» Exercise details: Repeat everything in the listing exactly, except for the images.

----

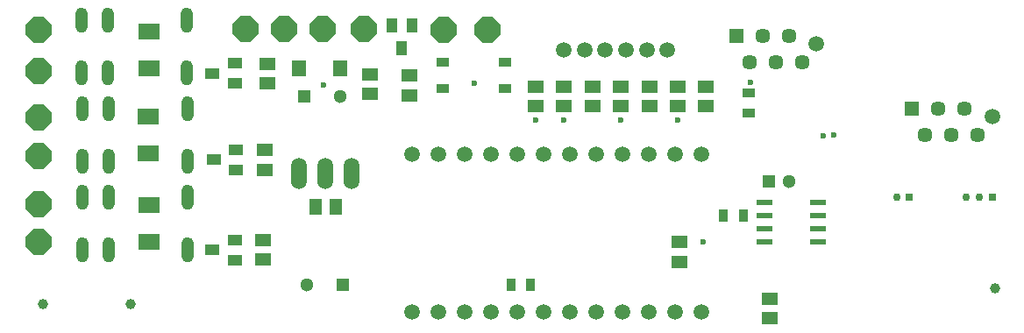
<source format=gbs>
G04*
G04 #@! TF.GenerationSoftware,Altium Limited,Altium Designer,20.0.12 (288)*
G04*
G04 Layer_Color=16711935*
%FSLAX42Y42*%
%MOMM*%
G71*
G01*
G75*
%ADD16R,1.30X1.30*%
%ADD17C,1.30*%
%ADD18C,0.75*%
%ADD19R,0.75X0.75*%
%ADD20C,1.50*%
%ADD21C,1.45*%
%ADD22R,1.45X1.45*%
%ADD23C,1.52*%
%ADD24O,1.52X3.05*%
%ADD25P,2.66X8X112.5*%
%ADD26P,2.66X8X22.5*%
%ADD27O,1.22X2.44*%
%ADD28C,1.00*%
%ADD29C,0.60*%
%ADD33R,1.30X0.90*%
%ADD34R,0.90X1.30*%
%ADD35R,1.40X1.64*%
%ADD36R,1.50X1.30*%
%ADD37R,1.30X1.50*%
%ADD38R,1.30X0.90*%
%ADD39R,2.10X1.50*%
%ADD40R,1.00X1.40*%
%ADD41R,1.40X1.00*%
%ADD42R,1.60X0.60*%
D16*
X7413Y1510D02*
D03*
X3305Y510D02*
D03*
X2929Y2334D02*
D03*
D17*
X7613Y1510D02*
D03*
X2955Y510D02*
D03*
X3279Y2334D02*
D03*
D18*
X8649Y1363D02*
D03*
X9324D02*
D03*
X9449D02*
D03*
D19*
X8774D02*
D03*
X9574D02*
D03*
D20*
X9575Y2140D02*
D03*
X7878Y2845D02*
D03*
D21*
X9435Y1960D02*
D03*
X9308Y2214D02*
D03*
X8927Y1960D02*
D03*
X9054Y2214D02*
D03*
X9181Y1960D02*
D03*
X7738Y2665D02*
D03*
X7611Y2919D02*
D03*
X7230Y2665D02*
D03*
X7357Y2919D02*
D03*
X7484Y2665D02*
D03*
D22*
X8800Y2214D02*
D03*
X7103Y2919D02*
D03*
D23*
X3969Y1776D02*
D03*
X4223D02*
D03*
X4477D02*
D03*
X4731D02*
D03*
X4985D02*
D03*
X5239D02*
D03*
X5493D02*
D03*
X5747D02*
D03*
X6001D02*
D03*
X6255D02*
D03*
X6509D02*
D03*
X6763D02*
D03*
Y252D02*
D03*
X6509D02*
D03*
X6255D02*
D03*
X6001D02*
D03*
X5747D02*
D03*
X5493D02*
D03*
X5239D02*
D03*
X4985D02*
D03*
X4731D02*
D03*
X4477D02*
D03*
X4223D02*
D03*
X3969D02*
D03*
X5436Y2786D02*
D03*
X5636D02*
D03*
X5836D02*
D03*
X6036D02*
D03*
X6236D02*
D03*
X6436D02*
D03*
D24*
X3389Y1589D02*
D03*
X3135D02*
D03*
X2881D02*
D03*
D25*
X360Y2129D02*
D03*
X3508Y2986D02*
D03*
X360Y2580D02*
D03*
Y1759D02*
D03*
Y927D02*
D03*
D26*
X2363Y2986D02*
D03*
X2738D02*
D03*
X3108D02*
D03*
X360Y1296D02*
D03*
Y2979D02*
D03*
X4701D02*
D03*
X4272D02*
D03*
D27*
X786Y1705D02*
D03*
X1040D02*
D03*
X1802D02*
D03*
Y2213D02*
D03*
X1040D02*
D03*
X786D02*
D03*
Y854D02*
D03*
X1040D02*
D03*
X1802D02*
D03*
Y1362D02*
D03*
X1040D02*
D03*
X786D02*
D03*
X780Y2559D02*
D03*
X1034D02*
D03*
X1796D02*
D03*
Y3067D02*
D03*
X1034D02*
D03*
X780D02*
D03*
D28*
X1255Y325D02*
D03*
X405D02*
D03*
X9599Y483D02*
D03*
D29*
X8044Y1961D02*
D03*
X7943Y1953D02*
D03*
X7238Y2469D02*
D03*
X6779Y925D02*
D03*
X4571Y2459D02*
D03*
X3117Y2446D02*
D03*
X6536Y2103D02*
D03*
X5161D02*
D03*
X5432D02*
D03*
X5986D02*
D03*
D33*
X7220Y2365D02*
D03*
Y2175D02*
D03*
D34*
X5117Y510D02*
D03*
X4926D02*
D03*
X7168Y1181D02*
D03*
X6978D02*
D03*
D35*
X2877Y2609D02*
D03*
X3280D02*
D03*
D36*
X6552Y926D02*
D03*
Y736D02*
D03*
X7427Y380D02*
D03*
Y190D02*
D03*
X3943Y2346D02*
D03*
Y2536D02*
D03*
X2545Y1627D02*
D03*
Y1817D02*
D03*
X2531Y949D02*
D03*
Y759D02*
D03*
X5161Y2237D02*
D03*
Y2427D02*
D03*
X5711Y2429D02*
D03*
Y2239D02*
D03*
X3566Y2360D02*
D03*
Y2550D02*
D03*
X2575Y2649D02*
D03*
Y2459D02*
D03*
X6811Y2429D02*
D03*
Y2239D02*
D03*
X6261D02*
D03*
Y2429D02*
D03*
X5986Y2239D02*
D03*
Y2429D02*
D03*
X5436D02*
D03*
Y2239D02*
D03*
X6536Y2429D02*
D03*
Y2239D02*
D03*
D37*
X3231Y1268D02*
D03*
X3041D02*
D03*
D38*
X4270Y2663D02*
D03*
Y2409D02*
D03*
X4870D02*
D03*
Y2663D02*
D03*
D39*
X1421Y1780D02*
D03*
Y2140D02*
D03*
X1427Y1285D02*
D03*
Y925D02*
D03*
X1433Y2605D02*
D03*
Y2965D02*
D03*
D40*
X3778Y3016D02*
D03*
X3968Y3016D02*
D03*
X3873Y2796D02*
D03*
D41*
X2273Y1817D02*
D03*
Y1627D02*
D03*
X2053Y1722D02*
D03*
X2261Y945D02*
D03*
Y755D02*
D03*
X2041Y850D02*
D03*
X2261Y2652D02*
D03*
Y2462D02*
D03*
X2041Y2557D02*
D03*
D42*
X7891Y1306D02*
D03*
Y1179D02*
D03*
X7891Y1052D02*
D03*
X7891Y925D02*
D03*
X7371D02*
D03*
Y1052D02*
D03*
X7371Y1179D02*
D03*
X7371Y1306D02*
D03*
M02*

</source>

----

» Answer to this task:
<source format=gbs>
G04*
G04 #@! TF.GenerationSoftware,Altium Limited,Altium Designer,20.0.12 (288)*
G04*
G04 Layer_Color=16711935*
%FSLAX42Y42*%
%MOMM*%
G71*
G01*
G75*
%ADD16R,1.30X1.30*%
%ADD17C,1.30*%
%ADD18C,0.75*%
%ADD19R,0.75X0.75*%
%ADD20C,1.50*%
%ADD21C,1.45*%
%ADD22R,1.45X1.45*%
%ADD23C,1.52*%
%ADD24O,1.52X3.05*%
%ADD25P,2.66X8X112.5*%
%ADD26P,2.66X8X22.5*%
%ADD27O,1.22X2.44*%
%ADD28C,1.00*%
%ADD29C,0.60*%
%ADD33R,1.30X0.90*%
%ADD34R,0.90X1.30*%
%ADD35R,1.40X1.64*%
%ADD36R,1.50X1.30*%
%ADD37R,1.30X1.50*%
%ADD38R,1.30X0.90*%
%ADD39R,2.10X1.50*%
%ADD40R,1.00X1.40*%
%ADD41R,1.40X1.00*%
%ADD42R,1.60X0.60*%
D16*
X7413Y1510D02*
D03*
X3305Y510D02*
D03*
X2929Y2334D02*
D03*
D17*
X7613Y1510D02*
D03*
X2955Y510D02*
D03*
X3279Y2334D02*
D03*
D18*
X8649Y1363D02*
D03*
X9324D02*
D03*
X9449D02*
D03*
D19*
X8774D02*
D03*
X9574D02*
D03*
D20*
X9575Y2140D02*
D03*
X7878Y2845D02*
D03*
D21*
X9435Y1960D02*
D03*
X9308Y2214D02*
D03*
X8927Y1960D02*
D03*
X9054Y2214D02*
D03*
X9181Y1960D02*
D03*
X7738Y2665D02*
D03*
X7611Y2919D02*
D03*
X7230Y2665D02*
D03*
X7357Y2919D02*
D03*
X7484Y2665D02*
D03*
D22*
X8800Y2214D02*
D03*
X7103Y2919D02*
D03*
D23*
X3969Y1776D02*
D03*
X4223D02*
D03*
X4477D02*
D03*
X4731D02*
D03*
X4985D02*
D03*
X5239D02*
D03*
X5493D02*
D03*
X5747D02*
D03*
X6001D02*
D03*
X6255D02*
D03*
X6509D02*
D03*
X6763D02*
D03*
Y252D02*
D03*
X6509D02*
D03*
X6255D02*
D03*
X6001D02*
D03*
X5747D02*
D03*
X5493D02*
D03*
X5239D02*
D03*
X4985D02*
D03*
X4731D02*
D03*
X4477D02*
D03*
X4223D02*
D03*
X3969D02*
D03*
X5436Y2786D02*
D03*
X5636D02*
D03*
X5836D02*
D03*
X6036D02*
D03*
X6236D02*
D03*
X6436D02*
D03*
D24*
X3389Y1589D02*
D03*
X3135D02*
D03*
X2881D02*
D03*
D25*
X360Y2129D02*
D03*
X3508Y2986D02*
D03*
X360Y2580D02*
D03*
Y1759D02*
D03*
Y927D02*
D03*
D26*
X2363Y2986D02*
D03*
X2738D02*
D03*
X3108D02*
D03*
X360Y1296D02*
D03*
Y2979D02*
D03*
X4701D02*
D03*
X4272D02*
D03*
D27*
X786Y1705D02*
D03*
X1040D02*
D03*
X1802D02*
D03*
Y2213D02*
D03*
X1040D02*
D03*
X786D02*
D03*
Y854D02*
D03*
X1040D02*
D03*
X1802D02*
D03*
Y1362D02*
D03*
X1040D02*
D03*
X786D02*
D03*
X780Y2559D02*
D03*
X1034D02*
D03*
X1796D02*
D03*
Y3067D02*
D03*
X1034D02*
D03*
X780D02*
D03*
D28*
X1255Y325D02*
D03*
X405D02*
D03*
X9599Y483D02*
D03*
D29*
X8044Y1961D02*
D03*
X7943Y1953D02*
D03*
X7238Y2469D02*
D03*
X6779Y925D02*
D03*
X4571Y2459D02*
D03*
X3117Y2446D02*
D03*
X6536Y2103D02*
D03*
X5161D02*
D03*
X5432D02*
D03*
X5986D02*
D03*
D33*
X7220Y2365D02*
D03*
Y2175D02*
D03*
D34*
X5117Y510D02*
D03*
X4926D02*
D03*
X7168Y1181D02*
D03*
X6978D02*
D03*
D35*
X2877Y2609D02*
D03*
X3280D02*
D03*
D36*
X6552Y926D02*
D03*
Y736D02*
D03*
X7427Y380D02*
D03*
Y190D02*
D03*
X3943Y2346D02*
D03*
Y2536D02*
D03*
X2545Y1627D02*
D03*
Y1817D02*
D03*
X2531Y949D02*
D03*
Y759D02*
D03*
X5161Y2237D02*
D03*
Y2427D02*
D03*
X5711Y2429D02*
D03*
Y2239D02*
D03*
X3566Y2360D02*
D03*
Y2550D02*
D03*
X2575Y2649D02*
D03*
Y2459D02*
D03*
X6811Y2429D02*
D03*
Y2239D02*
D03*
X6261D02*
D03*
Y2429D02*
D03*
X5986Y2239D02*
D03*
Y2429D02*
D03*
X5436D02*
D03*
Y2239D02*
D03*
X6536Y2429D02*
D03*
Y2239D02*
D03*
D37*
X3231Y1268D02*
D03*
X3041D02*
D03*
D38*
X4270Y2663D02*
D03*
Y2409D02*
D03*
X4870D02*
D03*
Y2663D02*
D03*
D39*
X1421Y1780D02*
D03*
Y2140D02*
D03*
X1427Y1285D02*
D03*
Y925D02*
D03*
X1433Y2605D02*
D03*
Y2965D02*
D03*
D40*
X3778Y3016D02*
D03*
X3968Y3016D02*
D03*
X3873Y2796D02*
D03*
D41*
X2273Y1817D02*
D03*
Y1627D02*
D03*
X2053Y1722D02*
D03*
X2261Y945D02*
D03*
Y755D02*
D03*
X2041Y850D02*
D03*
X2261Y2652D02*
D03*
Y2462D02*
D03*
X2041Y2557D02*
D03*
D42*
X7891Y1306D02*
D03*
Y1179D02*
D03*
X7891Y1052D02*
D03*
X7891Y925D02*
D03*
X7371D02*
D03*
Y1052D02*
D03*
X7371Y1179D02*
D03*
X7371Y1306D02*
D03*
M02*

</source>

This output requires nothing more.